Regardless of the endless claims and counterclaims, US-funded NGOs are a powerful force in Lebanon and a cluster of a dozen or so hold considerable influence, often through promoting free speech and democratic values.

Sources say that a cohort of NGO heads looks to the former US ambassador to Lebanon, Jeffrey Feltman, for direction. This may well be just rumour, but conspiracy theorists say that two events would seem to support claims of a US link. First, the recent call by the UN security council in New York for Lebanon to restore political serenity and install a president in office; and second, Lebanon’s army chief’s reassurance to the US ambassador that the army was capable of securing the Greater Beirut area if the need arose.

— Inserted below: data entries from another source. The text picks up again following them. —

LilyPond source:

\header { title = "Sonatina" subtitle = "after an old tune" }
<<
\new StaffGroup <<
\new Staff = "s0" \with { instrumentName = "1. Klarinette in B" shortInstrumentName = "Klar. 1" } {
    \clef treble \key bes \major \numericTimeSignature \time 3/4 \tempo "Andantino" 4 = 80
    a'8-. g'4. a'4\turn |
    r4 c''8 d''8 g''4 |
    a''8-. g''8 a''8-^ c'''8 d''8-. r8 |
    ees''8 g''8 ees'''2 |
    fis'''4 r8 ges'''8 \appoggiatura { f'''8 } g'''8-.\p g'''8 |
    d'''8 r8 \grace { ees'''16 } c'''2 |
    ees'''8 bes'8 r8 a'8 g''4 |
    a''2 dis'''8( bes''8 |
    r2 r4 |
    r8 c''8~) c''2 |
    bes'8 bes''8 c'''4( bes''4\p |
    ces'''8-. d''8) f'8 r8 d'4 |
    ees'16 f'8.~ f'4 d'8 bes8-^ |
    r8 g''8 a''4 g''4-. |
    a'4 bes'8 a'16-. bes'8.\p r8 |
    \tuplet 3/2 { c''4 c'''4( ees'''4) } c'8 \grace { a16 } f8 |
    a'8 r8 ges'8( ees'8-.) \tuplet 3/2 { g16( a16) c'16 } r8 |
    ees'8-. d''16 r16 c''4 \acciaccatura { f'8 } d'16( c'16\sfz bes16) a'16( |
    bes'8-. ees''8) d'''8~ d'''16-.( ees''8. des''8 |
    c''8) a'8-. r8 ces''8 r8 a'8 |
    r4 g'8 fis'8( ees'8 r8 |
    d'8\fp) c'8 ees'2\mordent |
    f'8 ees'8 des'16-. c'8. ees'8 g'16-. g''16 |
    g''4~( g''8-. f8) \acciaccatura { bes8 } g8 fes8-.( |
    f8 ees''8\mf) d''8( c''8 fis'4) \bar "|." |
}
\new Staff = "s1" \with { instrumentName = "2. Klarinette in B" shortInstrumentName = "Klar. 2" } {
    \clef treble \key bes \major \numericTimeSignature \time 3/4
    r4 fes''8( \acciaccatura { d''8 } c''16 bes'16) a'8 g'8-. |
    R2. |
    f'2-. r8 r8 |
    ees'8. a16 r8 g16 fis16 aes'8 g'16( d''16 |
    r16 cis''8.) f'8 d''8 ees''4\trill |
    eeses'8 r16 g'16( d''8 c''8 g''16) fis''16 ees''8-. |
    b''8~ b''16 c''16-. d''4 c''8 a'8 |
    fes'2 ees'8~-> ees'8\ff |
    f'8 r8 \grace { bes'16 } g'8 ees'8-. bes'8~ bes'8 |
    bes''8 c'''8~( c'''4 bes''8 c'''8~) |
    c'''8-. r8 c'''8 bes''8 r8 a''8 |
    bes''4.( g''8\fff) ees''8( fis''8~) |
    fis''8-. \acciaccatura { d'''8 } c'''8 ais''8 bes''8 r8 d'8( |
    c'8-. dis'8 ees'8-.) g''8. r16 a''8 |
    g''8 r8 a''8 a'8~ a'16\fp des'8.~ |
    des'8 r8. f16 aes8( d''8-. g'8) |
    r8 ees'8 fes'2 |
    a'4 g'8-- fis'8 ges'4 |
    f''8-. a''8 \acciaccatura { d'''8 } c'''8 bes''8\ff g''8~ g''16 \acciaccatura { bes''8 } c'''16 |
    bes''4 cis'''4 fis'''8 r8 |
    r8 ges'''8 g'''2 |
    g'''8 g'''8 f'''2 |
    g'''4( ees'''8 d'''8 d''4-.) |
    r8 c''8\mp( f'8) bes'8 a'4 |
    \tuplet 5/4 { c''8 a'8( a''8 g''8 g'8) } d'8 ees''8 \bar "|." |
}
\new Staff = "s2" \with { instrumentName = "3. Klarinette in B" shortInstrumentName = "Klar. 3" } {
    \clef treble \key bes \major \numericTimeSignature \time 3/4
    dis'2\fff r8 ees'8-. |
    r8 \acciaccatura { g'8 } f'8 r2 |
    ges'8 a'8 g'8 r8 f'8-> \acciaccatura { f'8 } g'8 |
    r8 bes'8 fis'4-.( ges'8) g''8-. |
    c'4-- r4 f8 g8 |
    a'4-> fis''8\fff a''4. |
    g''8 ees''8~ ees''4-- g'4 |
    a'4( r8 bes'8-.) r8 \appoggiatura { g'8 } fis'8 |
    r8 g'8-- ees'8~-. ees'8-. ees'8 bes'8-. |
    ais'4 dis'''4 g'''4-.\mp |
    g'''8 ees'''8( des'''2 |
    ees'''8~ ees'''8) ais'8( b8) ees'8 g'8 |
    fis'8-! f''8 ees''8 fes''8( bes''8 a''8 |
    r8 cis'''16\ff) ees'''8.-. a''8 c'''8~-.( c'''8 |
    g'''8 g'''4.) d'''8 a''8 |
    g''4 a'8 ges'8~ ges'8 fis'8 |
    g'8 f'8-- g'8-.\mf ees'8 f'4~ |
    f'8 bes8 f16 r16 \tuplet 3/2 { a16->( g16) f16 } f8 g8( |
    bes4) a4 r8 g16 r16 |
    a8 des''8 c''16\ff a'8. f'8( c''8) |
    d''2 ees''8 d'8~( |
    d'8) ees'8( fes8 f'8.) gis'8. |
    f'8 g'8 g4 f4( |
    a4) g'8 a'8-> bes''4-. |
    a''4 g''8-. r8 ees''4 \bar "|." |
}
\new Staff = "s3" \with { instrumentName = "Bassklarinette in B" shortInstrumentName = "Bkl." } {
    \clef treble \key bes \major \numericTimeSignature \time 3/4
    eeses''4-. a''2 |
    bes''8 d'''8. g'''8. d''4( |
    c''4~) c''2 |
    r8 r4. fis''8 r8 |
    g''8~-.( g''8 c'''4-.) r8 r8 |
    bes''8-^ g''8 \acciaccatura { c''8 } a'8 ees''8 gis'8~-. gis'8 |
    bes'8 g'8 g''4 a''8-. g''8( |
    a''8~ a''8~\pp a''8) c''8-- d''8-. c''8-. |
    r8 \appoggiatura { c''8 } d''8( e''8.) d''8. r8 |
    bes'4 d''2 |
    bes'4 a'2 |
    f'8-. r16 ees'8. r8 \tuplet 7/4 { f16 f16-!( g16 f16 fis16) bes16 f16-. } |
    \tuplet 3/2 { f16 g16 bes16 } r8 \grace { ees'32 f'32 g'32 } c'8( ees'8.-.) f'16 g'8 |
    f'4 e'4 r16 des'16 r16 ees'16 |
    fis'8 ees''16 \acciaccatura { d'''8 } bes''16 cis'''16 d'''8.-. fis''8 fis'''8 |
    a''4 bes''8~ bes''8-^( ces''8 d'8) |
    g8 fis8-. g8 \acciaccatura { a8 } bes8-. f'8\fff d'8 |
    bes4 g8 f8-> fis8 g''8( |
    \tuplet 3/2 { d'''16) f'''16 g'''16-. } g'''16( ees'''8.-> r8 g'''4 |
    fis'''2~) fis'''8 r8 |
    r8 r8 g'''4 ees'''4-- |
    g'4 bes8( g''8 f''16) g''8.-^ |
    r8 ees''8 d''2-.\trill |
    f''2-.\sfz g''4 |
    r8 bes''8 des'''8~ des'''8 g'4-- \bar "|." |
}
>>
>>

Whatever the truth of these accusations and counter-claims, political change is definitely being called for by increasing numbers of Lebanese.

Ayman Mhanna is a free-speech advocate who works for the Samir Kassir Foundation – a prominent NGO that focuses on the rights of freedom of expression. Named as one of the organisations being directly influenced by the US, Mhanna dismisses the accusation outright. American backing “is a classic accusation that is thrown everywhere in the Arab world when anti-government movements emerge”, he argues, though he does say that a number of “members are involved on a personal level in the [You Stink] movement and are providing logistical support to the protest”.

Vital to any change, he argues, is a new electoral law and what he calls “new blood” in the political class.

Martin Jay is a correspondent in Beirut and founding editor of An Nahar English.